Un accordo per il futuro del patrimonio culturale italiano
Il Ministero della Cultura e il FAI – Fondo per l’Ambiente Italiano ETS hanno sottoscritto un nuovo accordo quadro, un’intesa che rinnova e amplia la collaborazione già avviata nel 2020, con l’obiettivo di rafforzare l’impegno congiunto nella tutela, conservazione e valorizzazione del patrimonio culturale e paesaggistico italiano. La firma è avvenuta al Collegio Romano, con il Ministro della Cultura Alessandro Giuli e il Presidente del FAI, Marco Magnifico, a sancire questo importante momento per la cultura italiana.
Obiettivi e ambiti di intervento
L’accordo prevede la realizzazione di progetti dedicati allo studio, al restauro, alla promozione e alla fruizione, anche turistica, di beni culturali pubblici e privati. In una visione condivisa di collaborazione pubblico-privato, gli ambiti di intervento includono forme di cooperazione per l’accesso a fonti di incentivazione e finanziamento a livello territoriale, nazionale e comunitario. Un focus particolare è posto sulla promozione di percorsi formativi volti a elevare la qualità della manutenzione, del restauro e delle forme di gestione e valorizzazione dei beni culturali.
Le Giornate FAI: un’occasione strategica
Le Giornate FAI di Primavera e d’Autunno sono riconosciute come un’occasione strategica per riscoprire e vivere il patrimonio culturale e paesaggistico italiano. Questi eventi rappresentano un’opportunità unica per valorizzare beni poco noti o solitamente non accessibili, anche su proposta del Ministero della Cultura, aprendo le porte a un pubblico sempre più ampio e sensibilizzato.

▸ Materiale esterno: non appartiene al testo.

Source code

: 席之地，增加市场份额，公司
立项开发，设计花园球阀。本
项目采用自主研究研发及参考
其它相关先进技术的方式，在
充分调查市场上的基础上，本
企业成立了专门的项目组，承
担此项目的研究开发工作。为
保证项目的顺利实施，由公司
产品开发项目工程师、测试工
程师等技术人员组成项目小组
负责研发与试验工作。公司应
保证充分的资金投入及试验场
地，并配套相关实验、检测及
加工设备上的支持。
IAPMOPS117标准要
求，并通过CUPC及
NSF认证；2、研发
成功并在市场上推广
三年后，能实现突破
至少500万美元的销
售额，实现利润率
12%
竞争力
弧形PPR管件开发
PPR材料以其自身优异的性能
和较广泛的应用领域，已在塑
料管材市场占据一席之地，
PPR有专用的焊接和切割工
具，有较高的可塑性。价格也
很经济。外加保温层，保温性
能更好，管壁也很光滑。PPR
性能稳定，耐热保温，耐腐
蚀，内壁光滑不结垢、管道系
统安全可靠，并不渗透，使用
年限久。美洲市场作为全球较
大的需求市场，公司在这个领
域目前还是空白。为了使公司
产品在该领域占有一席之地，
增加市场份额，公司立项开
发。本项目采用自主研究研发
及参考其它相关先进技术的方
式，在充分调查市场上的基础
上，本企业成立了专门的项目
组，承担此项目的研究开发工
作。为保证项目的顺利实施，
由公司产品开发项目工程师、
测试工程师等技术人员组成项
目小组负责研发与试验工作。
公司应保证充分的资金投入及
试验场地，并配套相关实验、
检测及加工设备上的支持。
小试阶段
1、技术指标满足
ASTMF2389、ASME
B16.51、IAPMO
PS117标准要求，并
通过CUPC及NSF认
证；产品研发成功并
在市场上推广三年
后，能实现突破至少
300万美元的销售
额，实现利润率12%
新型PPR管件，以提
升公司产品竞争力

Un tavolo tecnico per l’attuazione efficace
Per garantire l’attuazione efficace dell’accordo, è stato istituito un tavolo tecnico congiunto, incaricato di coordinare e monitorare le attività comuni. Questo strumento permetterà di seguire da vicino lo sviluppo dei progetti e di assicurare che gli obiettivi prefissati siano raggiunti in modo efficiente e trasparente.
Il FAI: 50 anni di impegno per il patrimonio italiano
Il FAI, nato 50 anni fa per volere di Giulia Maria Crespi e Renato Bazzoni, con Alberto Predieri e Franco Russoli, opera grazie al sostegno di privati cittadini, aziende e istituzioni per tutelare, conservare e valorizzare il patrimonio italiano di storia, arte e natura. Una missione che si concretizza nella cura di oltre 70 Beni in tutta Italia, di cui 57 aperti al pubblico e 17 in restauro, e in migliaia di altri luoghi valorizzati in iniziative e progetti locali e nazionali.
Numeri che parlano di passione e impegno
Nel 2024, oltre 1 milione e centomila visitatori sono stati accolti nei Beni del FAI. Ad oggi, la Fondazione può contare sul supporto di oltre 300.000 iscritti e più di 16.000 volontari. Le Giornate FAI di Primavera e d’Autunno hanno consentito negli anni l’apertura di 24.000 luoghi d’arte, cultura e natura, visitati da 16 milioni di italiani. Le iniziative della Fondazione hanno coinvolto oltre 4 milioni di studenti, di cui più di 550.000 hanno potuto svolgere un’esperienza di cittadinanza attiva nel ruolo di Apprendisti Ciceroni. Infine, grazie al censimento I Luoghi del Cuore, che dal 2003 ad oggi ha registrato oltre 13 milioni di voti, già 163 luoghi hanno potuto beneficiare di preziosi interventi di recupero e valorizzazione.
Un futuro di sinergie per la cultura italiana
La rinnovata collaborazione tra il Ministero della Cultura e il FAI rappresenta un segnale positivo per il futuro del patrimonio culturale italiano. L’unione delle forze tra pubblico e privato, unita alla passione e all’impegno di migliaia di volontari, può fare la differenza nella tutela e valorizzazione delle nostre ricchezze artistiche e paesaggistiche, garantendo che le generazioni future possano continuare a godere della bellezza e della storia che ci circondano.